Выбрать главу

Абулафия удивлен и обеспокоен началом обвинительной речи Бен-Атара, который почему-то хочет сначала говорить о компаньоне Абу-Лутфи, а не о самом себе. Но магрибский купец решительно стоит на своем. Да, он хочет начать изложение своей жалобы именно с боли и страданий третьего человека, иноверца, который все последние десять лет на закате каждой осени уходил со своими верблюдами к северным отрогам Атласских гор, и, не щадя сил, пробирался там от одной затерянной деревушки к другой и от одного затерянного племени к другому, и разыскивал, и находил, и скупал самые лучшие, самые желанные и самые красивые товары из тех, что могли покорить сердца эдомитян, с которыми торгует его северный компаньон.

И вот так перед евреями, слушающими Бен-Атара, мало-помалу начинает вырастать и разворачиваться во всей своей протяженности и широте история удивительного тройственного товарищества, маршруты которого, спустившись с Атласских гор к морскому побережью Магриба, разветвились затем средь городов и садов Андалусии, медленно поднялись под парусами до самого Барселонского залива к волшебному месту встречи в Испанской марке, взобрались оттуда на восточные склоны Пиренейских гор, развернулись, подобно разноцветному вееру, по просторам Прованса и Аквитании и протянулись по тропам Бургундии, нащупывая путь в Иль-де-Франс. И Бен-Атар не жалеет деталей. Напротив, с какой-то непонятной тщательностью описывает он сейчас своим слушателям всю ту продуманную и великолепно налаженную торговую сеть, которую создали три компаньона, объединенные не просто взаимопониманием и доверием, но также близостью и дружбой и конечно же решимостью найти себе заработок и пропитание, торгуя тем, что составляет привычную усладу магометан, этих жителей далекого Юга, которые издавна шлют свою мирру, лаванду и прочие пряные специи для приправы того, что кипит в христианских горшках на кухнях Нарбонны и Перпиньяна.

А говорит он так: произнесет три-четыре фразы, на время умолкает и внимательно следит за Абулафией, про себя считая произносимые племянником франкские фразы, из опасения, что тот что-нибудь опустит в переводе. Но опасается он зря. Ибо его переводчик не только ничего не пытается опустить, но напротив, будучи одним из трех участников товарищества, по собственному желанию привносит в рассказ добавочные детали, дабы усилить достоверность сказанного и подчеркнуть его важность, и так увлекается всем этим, словно забывает, что ему вот-вот предстоит защищаться от того самого рассказа, который он сейчас с таким жаром переводит.

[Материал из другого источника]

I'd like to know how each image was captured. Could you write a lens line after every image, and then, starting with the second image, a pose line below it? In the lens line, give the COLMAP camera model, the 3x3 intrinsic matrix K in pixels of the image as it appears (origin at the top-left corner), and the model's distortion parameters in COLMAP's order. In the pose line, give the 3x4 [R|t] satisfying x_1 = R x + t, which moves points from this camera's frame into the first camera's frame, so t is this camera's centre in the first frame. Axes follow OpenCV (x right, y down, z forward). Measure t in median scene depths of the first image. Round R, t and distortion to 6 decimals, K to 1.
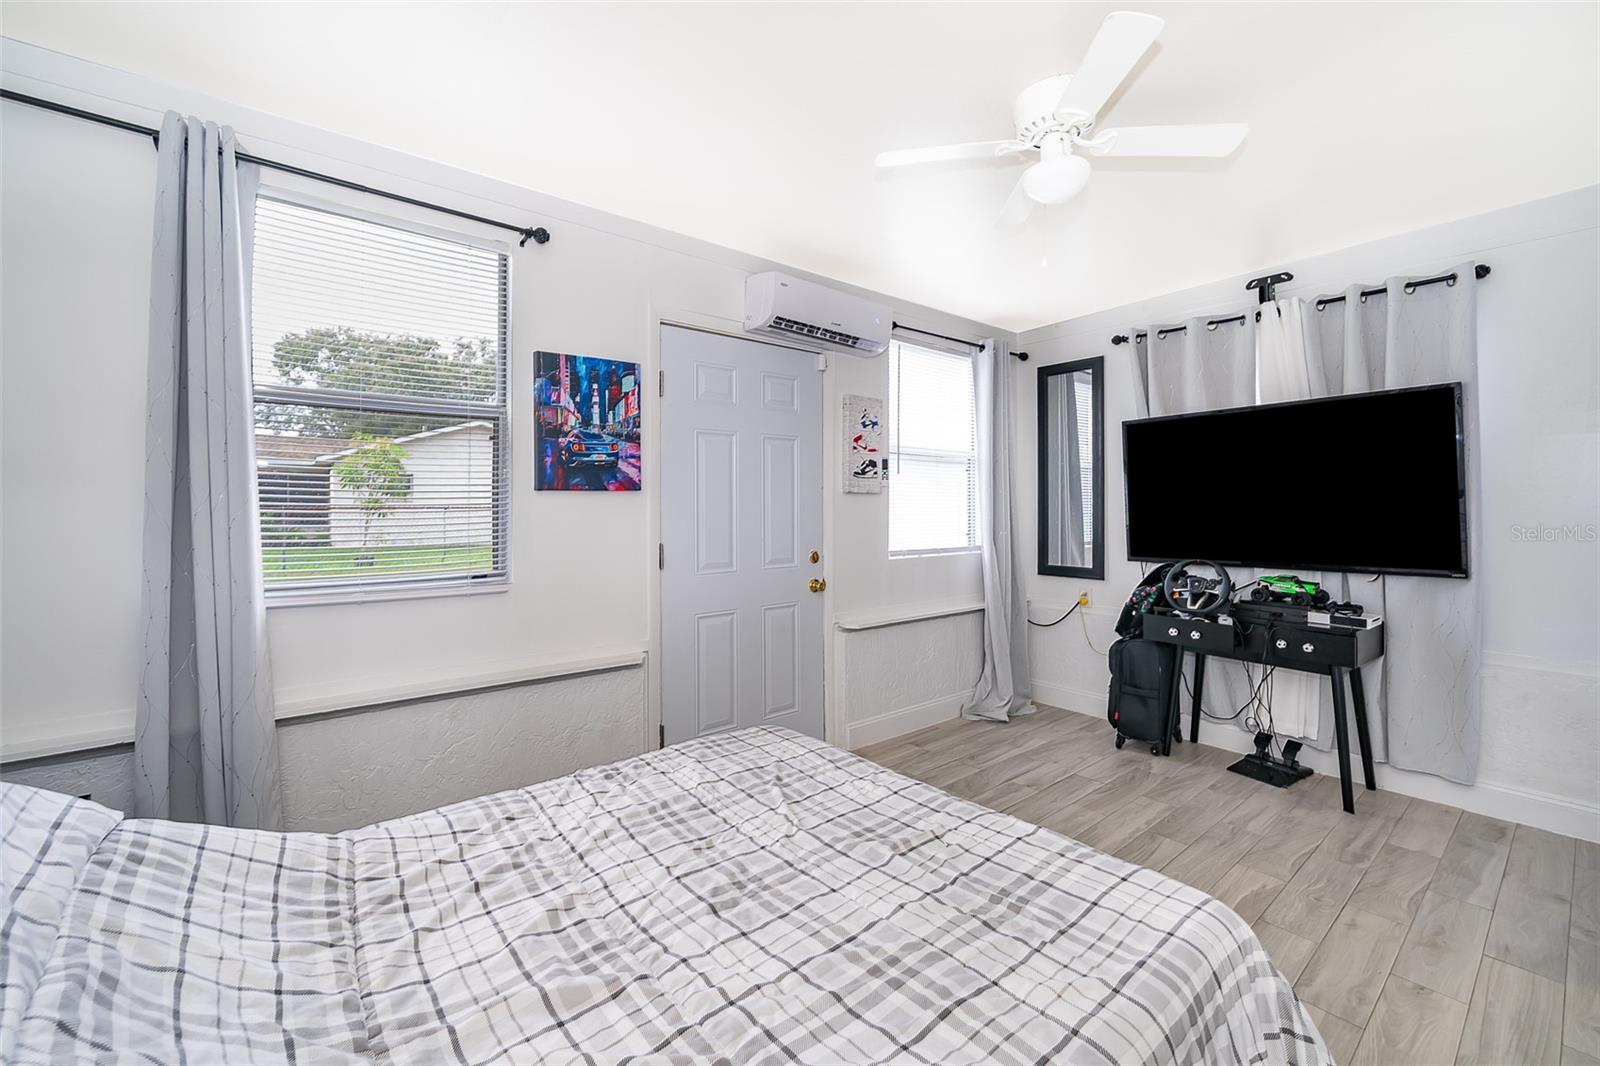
lens RADIAL K [[637.7, 0, 812.4], [0, 637.7, 500.4], [0, 0, 1]] dist [-0.000006, -0.000014]
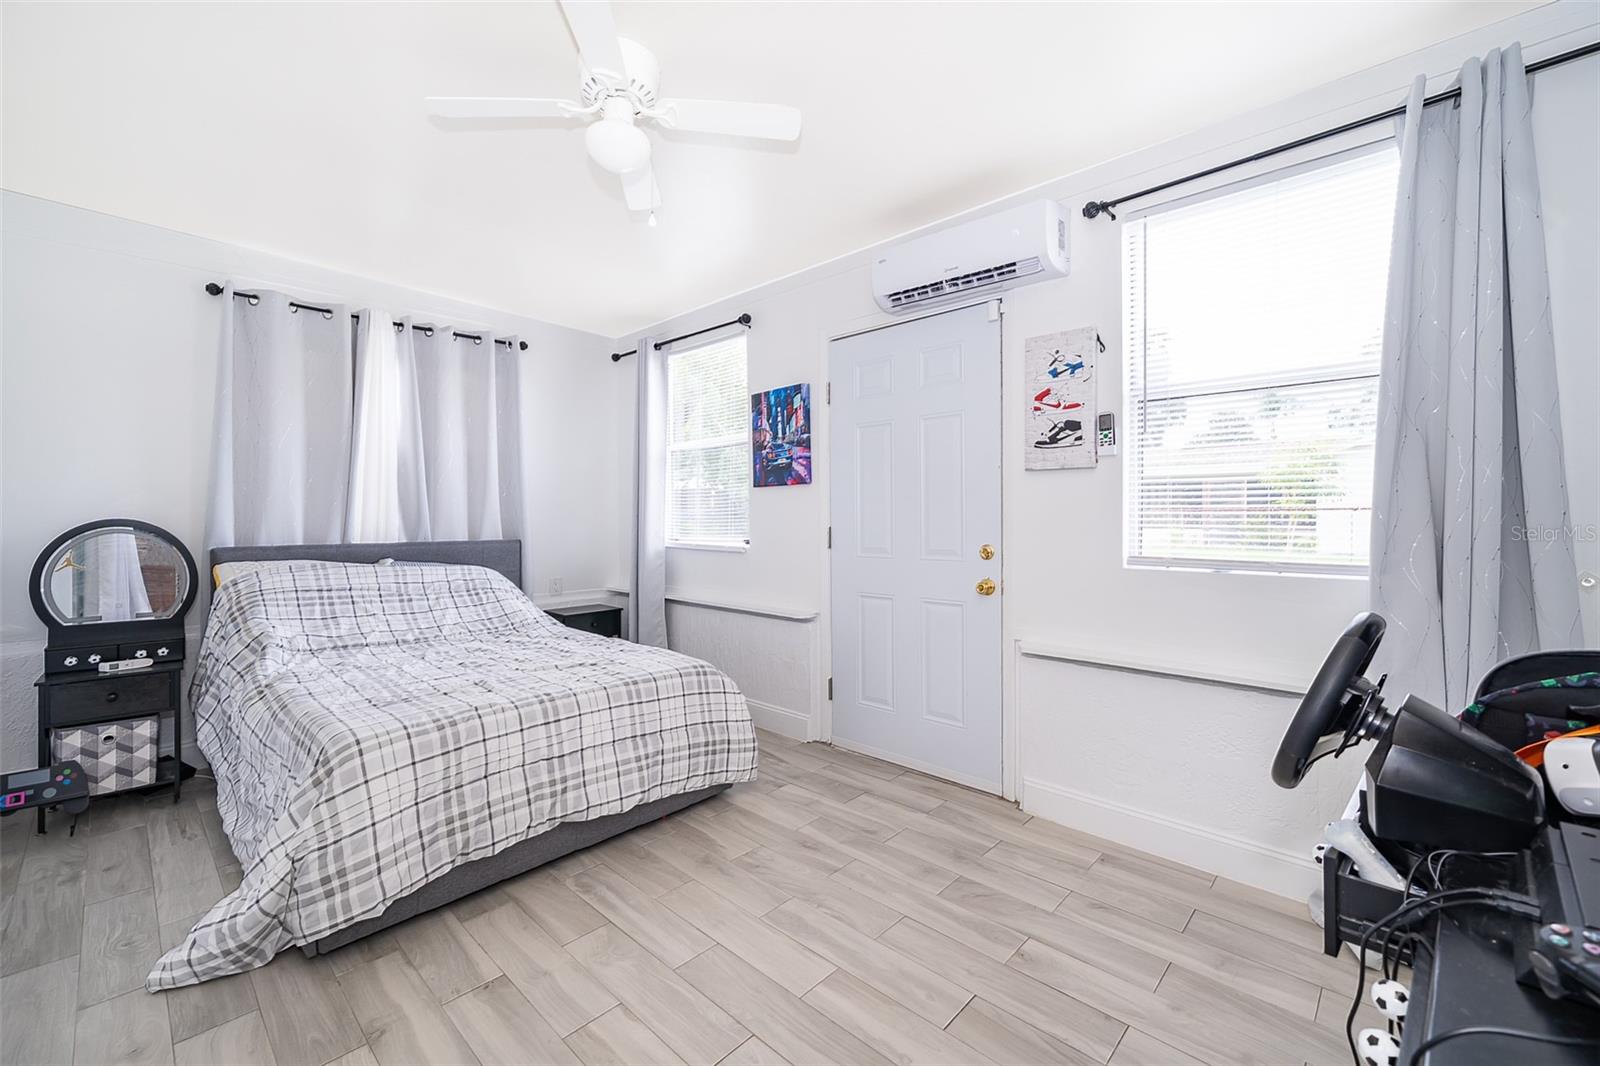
lens RADIAL K [[637.7, 0, 801.5], [0, 637.7, 531.4], [0, 0, 1]] dist [-0.000006, -0.000014]
pose [[0.149124, 0.014836, -0.988707, 0.996144], [0.006629, 0.999850, 0.016003, 0.059785], [0.988796, -0.008940, 0.149003, 0.819814]]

И вот уже лицо прибывшего из Земли Израиля густобородого судьи-раданита, пьющего слова Бен-Атара напрямую из их арабского источника, начинает постепенно мрачнеть, ибо теперь тот переходит к описанию первых признаков предательства Абулафии — его странных переодеваний, туманных намеков на какую-то ретию, все более удлиняющихся опозданий, разверзавших черные бездны в сердцах ожидающих его компаньонов, — вплоть до последнего лета, когда на них вдруг обрушивается его ужасное, полное и окончательное исчезновение, которое оставляет их, этих южных партнеров, в полной растерянности в конюшне Бенвенисти, среди лошадей и ослов, перепуганных огромным количеством товаров, что их окружают. Поразительно, однако, что и сейчас истец-обвинитель все еще воздерживается от того, чтобы направить обвиняющий перст в сторону появившейся с Рейна новой жены, и даже имя ее остерегается упоминать. Как будто Абулафия — один во всем мире и вся ответственность лежит только на нем. Как будто эта злополучная ретия зародилась именно в его уме и только по его воле стала разворачиваться против бывших друзей и компаньонов. И понятно, как тяжело переводчику, чей перевод лишь усугубляет его же вину, честно исполнять свой переводческий долг, одновременно выслушивая все эти тяжкие обвинения из уст человека, который хладнокровно, на изысканном, но точном арабском языке излагает свои предположения о злонамеренности действий племянника, возможно попросту задумавшего расторгнуть прежнее товарищество, чтобы сменить его на другое, вероятно, обещавшее ему более ощутимую прибыль. И поскольку изменнику, безжалостно продолжает хлестать Бен-Атар, трудно было улизнуть от верных компаньонов под предлогом обмана или нечестного дележа, ибо между ними всё и всегда совершалось честно и по справедливости, то он изобрел какую-то странную, с позволения сказать, ретию против двоеженства своего дяди и, не осмеливаясь высказать ее от собственного имени, приписал авторство этой, с позволения сказать, ретии своей новой жене-чужестранке.